Aim of the task: Update the passage on the Mets' lineup by rewriting everything from "Ultimately, the hope" down to "Walker pays off." with "National League East" changed to "NL East".

Extract to read:
########################################

Still, the question needs to be asked whether Walker will return to form.  His inability to hit left-handed is alarming, especially when you consider he hits left-handed much more than he hits right-handed.  To be fair, there are still questions about Duda.  Will his back will permit him to continue to put up these numbers?  We don’t know, nor can we be confident until we see a much larger sample size from both, and perhaps not even then.

Ultimately, the hope is Duda is back and Walker will improve.  If that is the case, the Mets lineup will be even more dangerous, and the Mets will be in position to win the National League East once again.  If it isn’t, the Mets will be stuck in limbo deciding when to move on from these players and to call up Dominic Smith, Amed Rosario, or even Gavin Cecchini.  These situations rarely pan out well.  That is why it is so imperative the Mets gamble on both Duda and Walker pays off.

########################################

Material supplied:
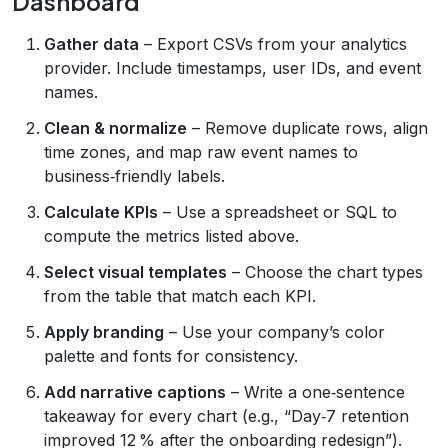
Dashboard
Gather data
– Export CSVs from your analytics
provider. Include timestamps, user IDs, and event
names.
Clean & normalize
– Remove duplicate rows, align
time zones, and map raw event names to
business‑friendly labels.
Calculate KPIs
– Use a spreadsheet or SQL to
compute the metrics listed above.
Select visual templates
– Choose the chart types
from the table that match each KPI.
Apply branding
– Use your company’s color
palette and fonts for consistency.
Add narrative captions
– Write a one‑sentence
takeaway for every chart (e.g., “Day‑7 retention
improved 12 % after the onboarding redesign”).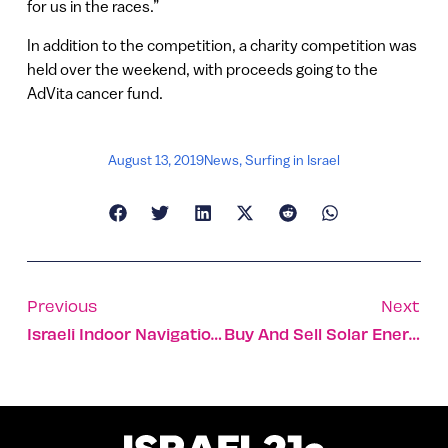
for us in the races.”
In addition to the competition, a charity competition was
held over the weekend, with proceeds going to the
AdVita cancer fund.
August 13, 2019
News
,
Surfing in Israel
Previous
Next
Israeli Indoor Navigation App Navin Comes To America
Buy And Sell Solar Energy On Local Grid At The Best Prices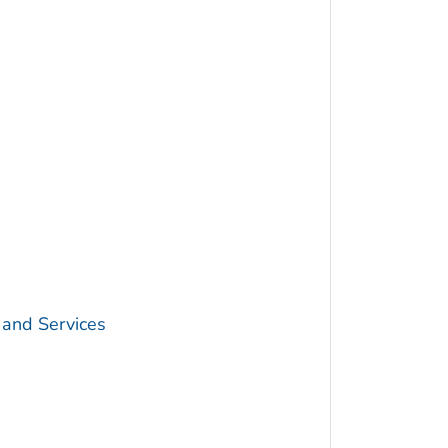
 and Services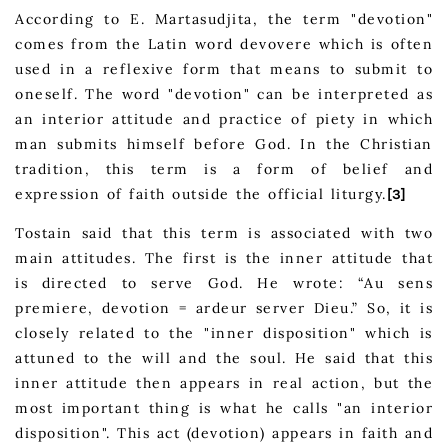
According to E. Martasudjita, the term "devotion"
comes from the Latin word devovere which is often
used in a reflexive form that means to submit to
oneself. The word "devotion" can be interpreted as
an interior attitude and practice of piety in which
man submits himself before God. In the Christian
tradition, this term is a form of belief and
expression of faith outside the official liturgy.
[3]
Tostain said that this term is associated with two
main attitudes. The first is the inner attitude that
is directed to serve God. He wrote: “Au sens
premiere, devotion = ardeur server Dieu.” So, it is
closely related to the "inner disposition" which is
attuned to the will and the soul. He said that this
inner attitude then appears in real action, but the
most important thing is what he calls "an interior
disposition". This act (devotion) appears in faith and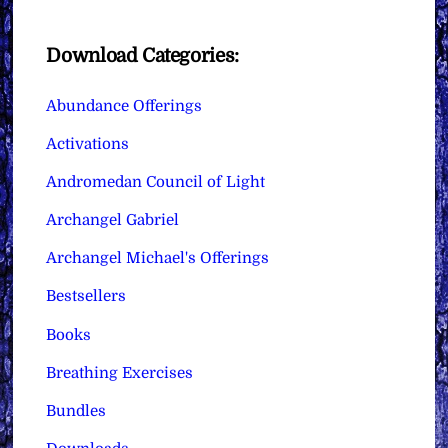
Download Categories:
Abundance Offerings
Activations
Andromedan Council of Light
Archangel Gabriel
Archangel Michael's Offerings
Bestsellers
Books
Breathing Exercises
Bundles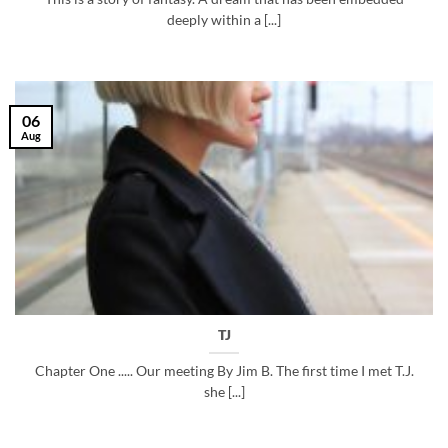
deeply within a [...]
06
Aug
TJ
Chapter One ..... Our meeting By Jim B. The first time I met T.J.
she [...]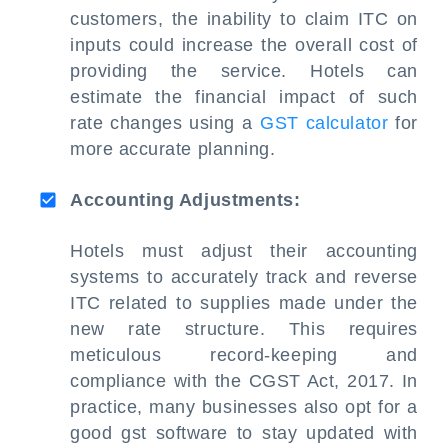
customers, the inability to claim ITC on
inputs could increase the overall cost of
providing the service. Hotels can
estimate the financial impact of such
rate changes using a
GST calculator
for
more accurate planning.
Accounting Adjustments:
Hotels must adjust their accounting
systems to accurately track and reverse
ITC related to supplies made under the
new rate structure. This requires
meticulous record-keeping and
compliance with the CGST Act, 2017. In
practice, many businesses also opt for a
good gst software to stay updated with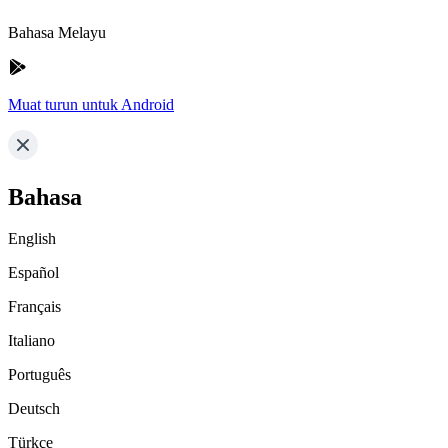
Bahasa Melayu
Muat turun untuk Android
Bahasa
English
Español
Français
Italiano
Português
Deutsch
Türkçe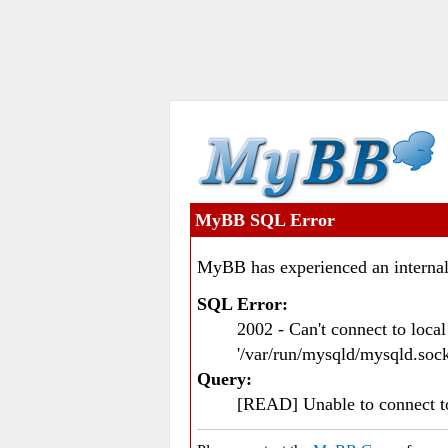
MyBB SQL Error
MyBB has experienced an internal
SQL Error:
2002 - Can't connect to loc
'/var/run/mysqld/mysqld.sock
Query:
[READ] Unable to connect 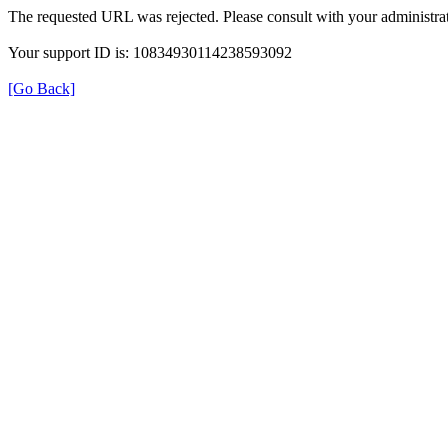
The requested URL was rejected. Please consult with your administrat
Your support ID is: 10834930114238593092
[Go Back]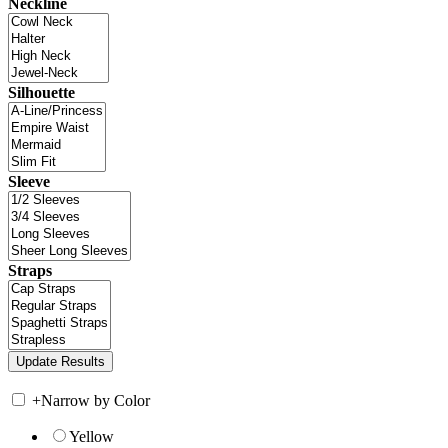
Neckline
Silhouette
Sleeve
Straps
+
Narrow by Color
Yellow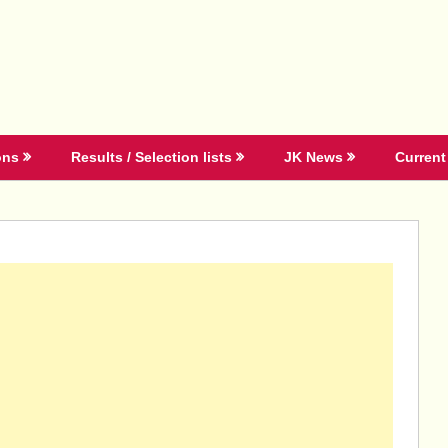
ons
Results / Selection lists
JK News
Current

########################################

Expected answer:
Ultimately, the hope is Duda is back and Walker will improve.  If that is the case, the Mets lineup will be even more dangerous, and the Mets will be in position to win the NL East once again.  If it isn’t, the Mets will be stuck in limbo deciding when to move on from these players and to call up Dominic Smith, Amed Rosario, or even Gavin Cecchini.  These situations rarely pan out well.  That is why it is so imperative the Mets gamble on both Duda and Walker pays off.